12-month period ending November 2024
Income Assumptions | Value / Unit | Year Change (%) |
---|---|---|
Occupancy (%) | 93.00% | -0.5% |
Rental Income / Occupied Unit | $1,130.33 | 6.5% |
Recoverable Expenses / Occupied Unit | $46.56 | 7.9% |
Other Income / Occupied Unit | $73.31 | 0.3% |
Total Income / Occupied Unit | $1,250.19 | 6.1% |
Operating Income | ||
Rental Income | $1,051.24 | 5.9% |
Recoverable Expenses | $43.30 | 7.3% |
Other Income | $68.19 | -0.2% |
Total Income | $1,162.73 | 5.6% |
Operating Expenses | Value / Unit | Year Change (%) |
---|---|---|
Payroll | $126.82 | 4.8% |
Marketing & Advertising | $13.13 | 10.6% |
Repairs & Maintenance | $110.73 | -0.7% |
Administrative | $44.63 | 1.3% |
Management Fees | $49.11 | 3.4% |
Utilities | $101.71 | 4.8% |
Real Estate & Other Taxes | $122.94 | -0.6% |
Insurance | $36.59 | 20.3% |
Other Operating Expensees | $2.02 | |
Total Operating Expense | $607.67 | 2.9% |
Net Operating Income | $555.05 | 8.6% |
Cleveland’s multifamily market is poised for steady performance in 2025, supported by a balanced supply-demand dynamic and the metro’s resilient economic foundations. Occupancy rates are projected to rise slightly to 92.6% by year-end, as net absorption modestly outpaces new completions. Rent growth is expected to remain solid at approximately 3.0%, further reinforcing market stability.

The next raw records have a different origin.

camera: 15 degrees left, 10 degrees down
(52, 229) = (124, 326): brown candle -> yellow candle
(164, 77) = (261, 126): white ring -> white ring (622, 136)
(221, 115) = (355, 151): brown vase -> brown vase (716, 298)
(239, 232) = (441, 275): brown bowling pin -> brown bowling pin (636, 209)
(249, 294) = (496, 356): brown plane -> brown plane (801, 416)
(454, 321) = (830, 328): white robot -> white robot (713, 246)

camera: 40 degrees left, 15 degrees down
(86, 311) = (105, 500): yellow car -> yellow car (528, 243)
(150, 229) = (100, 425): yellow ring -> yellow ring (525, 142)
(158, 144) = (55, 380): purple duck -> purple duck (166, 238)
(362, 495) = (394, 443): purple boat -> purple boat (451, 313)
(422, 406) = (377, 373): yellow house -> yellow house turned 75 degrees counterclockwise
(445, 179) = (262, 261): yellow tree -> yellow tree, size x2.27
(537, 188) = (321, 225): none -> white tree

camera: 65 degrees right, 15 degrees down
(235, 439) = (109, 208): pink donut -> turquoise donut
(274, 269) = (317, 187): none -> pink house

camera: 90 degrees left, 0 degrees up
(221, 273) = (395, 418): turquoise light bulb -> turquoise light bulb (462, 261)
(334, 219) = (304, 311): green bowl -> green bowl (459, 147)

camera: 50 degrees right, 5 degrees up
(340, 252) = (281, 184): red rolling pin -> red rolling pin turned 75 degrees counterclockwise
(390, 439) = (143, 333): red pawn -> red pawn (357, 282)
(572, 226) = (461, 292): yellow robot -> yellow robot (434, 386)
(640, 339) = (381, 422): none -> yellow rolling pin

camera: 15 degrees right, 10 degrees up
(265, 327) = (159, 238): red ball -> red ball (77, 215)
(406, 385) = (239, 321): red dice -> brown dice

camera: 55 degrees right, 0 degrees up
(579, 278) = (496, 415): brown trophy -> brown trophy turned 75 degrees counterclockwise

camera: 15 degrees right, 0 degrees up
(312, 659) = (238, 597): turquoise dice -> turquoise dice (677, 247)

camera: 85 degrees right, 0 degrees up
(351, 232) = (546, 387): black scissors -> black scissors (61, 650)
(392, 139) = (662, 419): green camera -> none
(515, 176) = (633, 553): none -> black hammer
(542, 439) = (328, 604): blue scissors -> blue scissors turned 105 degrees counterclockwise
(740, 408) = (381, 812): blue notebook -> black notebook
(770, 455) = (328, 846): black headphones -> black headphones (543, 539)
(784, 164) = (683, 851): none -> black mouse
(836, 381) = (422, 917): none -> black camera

The metro’s manageable construction pipeline, affordable rents, and diverse economy—anchored by the finance, healthcare, and manufacturing sectors—position Cleveland for continued stability and strong performance compared to national trends. Healthcare remains a cornerstone of the local economy, with major networks such as Cleveland Clinic, University Hospitals, and MetroHealth serving as key employers. Cleveland’s reputation as a healthcare hub is further supported by the Health-Tech Corridor (HTC), a 1,600-acre innovation district that links Downtown Cleveland to University Circle. The HTC is home to hospitals, academic institutions, business incubators, and over 170 health-tech companies, underscoring the metro’s leadership in health and technology.